**About this task**
A picture-free, exact transcript of the entries below is required.

**Data to process**
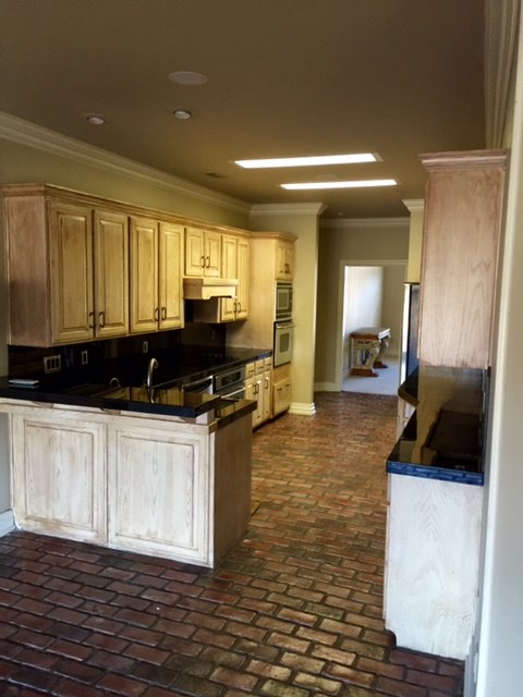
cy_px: 348
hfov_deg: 48.2
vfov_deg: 61.7
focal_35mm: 29
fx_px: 584
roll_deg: -1.5
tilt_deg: -6.3
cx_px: 262
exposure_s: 1/30
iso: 125
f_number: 2.2
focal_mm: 4.15
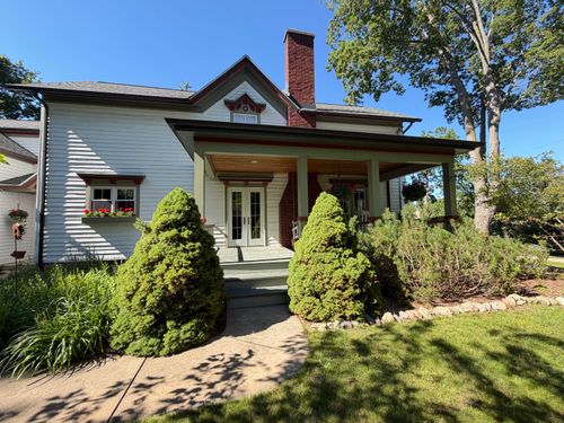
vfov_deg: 85.7
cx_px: 282
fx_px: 228
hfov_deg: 102.1
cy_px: 212
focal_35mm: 14
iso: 50
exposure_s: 1/268
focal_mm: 2.22
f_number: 2.2
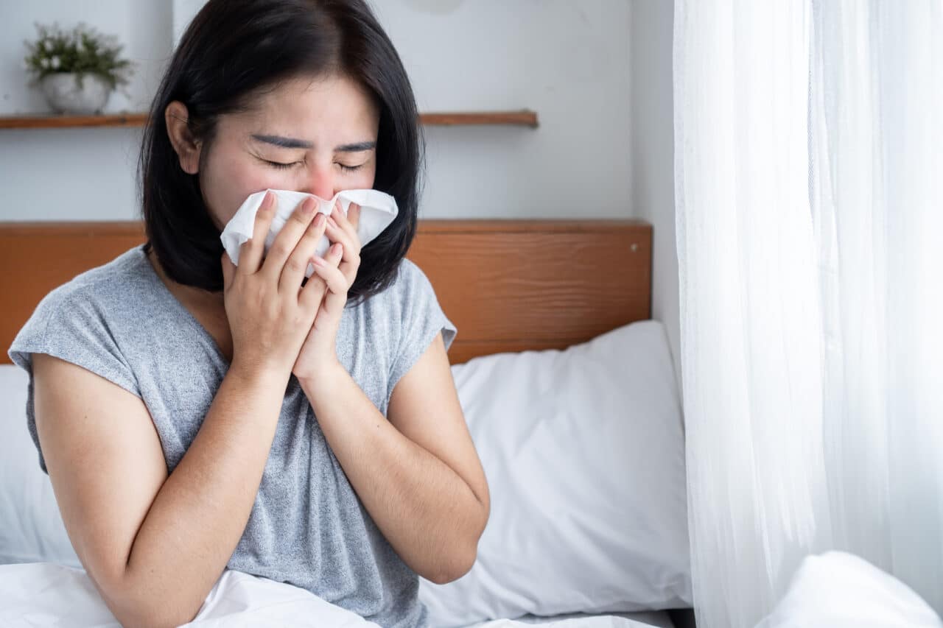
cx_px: 472
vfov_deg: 25.7
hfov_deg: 37.9
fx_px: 1375
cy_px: 314
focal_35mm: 52
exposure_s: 1/160
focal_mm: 35
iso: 100
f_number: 2.8
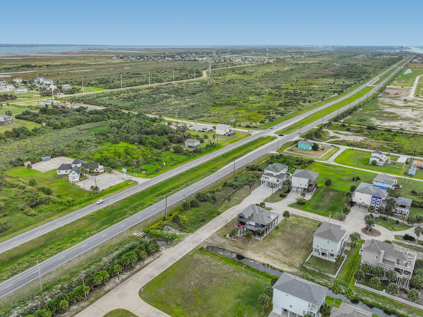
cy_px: 173
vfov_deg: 48.1
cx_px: 194
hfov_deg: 61.6
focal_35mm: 29
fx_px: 354
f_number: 4
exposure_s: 1/400
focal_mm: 12.29
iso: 100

**Exercise answer**
cy_px: 348
hfov_deg: 48.2
vfov_deg: 61.7
focal_35mm: 29
fx_px: 584
roll_deg: -1.5
tilt_deg: -6.3
cx_px: 262
exposure_s: 1/30
iso: 125
f_number: 2.2
focal_mm: 4.15
vfov_deg: 85.7
cx_px: 282
fx_px: 228
hfov_deg: 102.1
cy_px: 212
focal_35mm: 14
iso: 50
exposure_s: 1/268
focal_mm: 2.22
f_number: 2.2
cx_px: 472
vfov_deg: 25.7
hfov_deg: 37.9
fx_px: 1375
cy_px: 314
focal_35mm: 52
exposure_s: 1/160
focal_mm: 35
iso: 100
f_number: 2.8
cy_px: 173
vfov_deg: 48.1
cx_px: 194
hfov_deg: 61.6
focal_35mm: 29
fx_px: 354
f_number: 4
exposure_s: 1/400
focal_mm: 12.29
iso: 100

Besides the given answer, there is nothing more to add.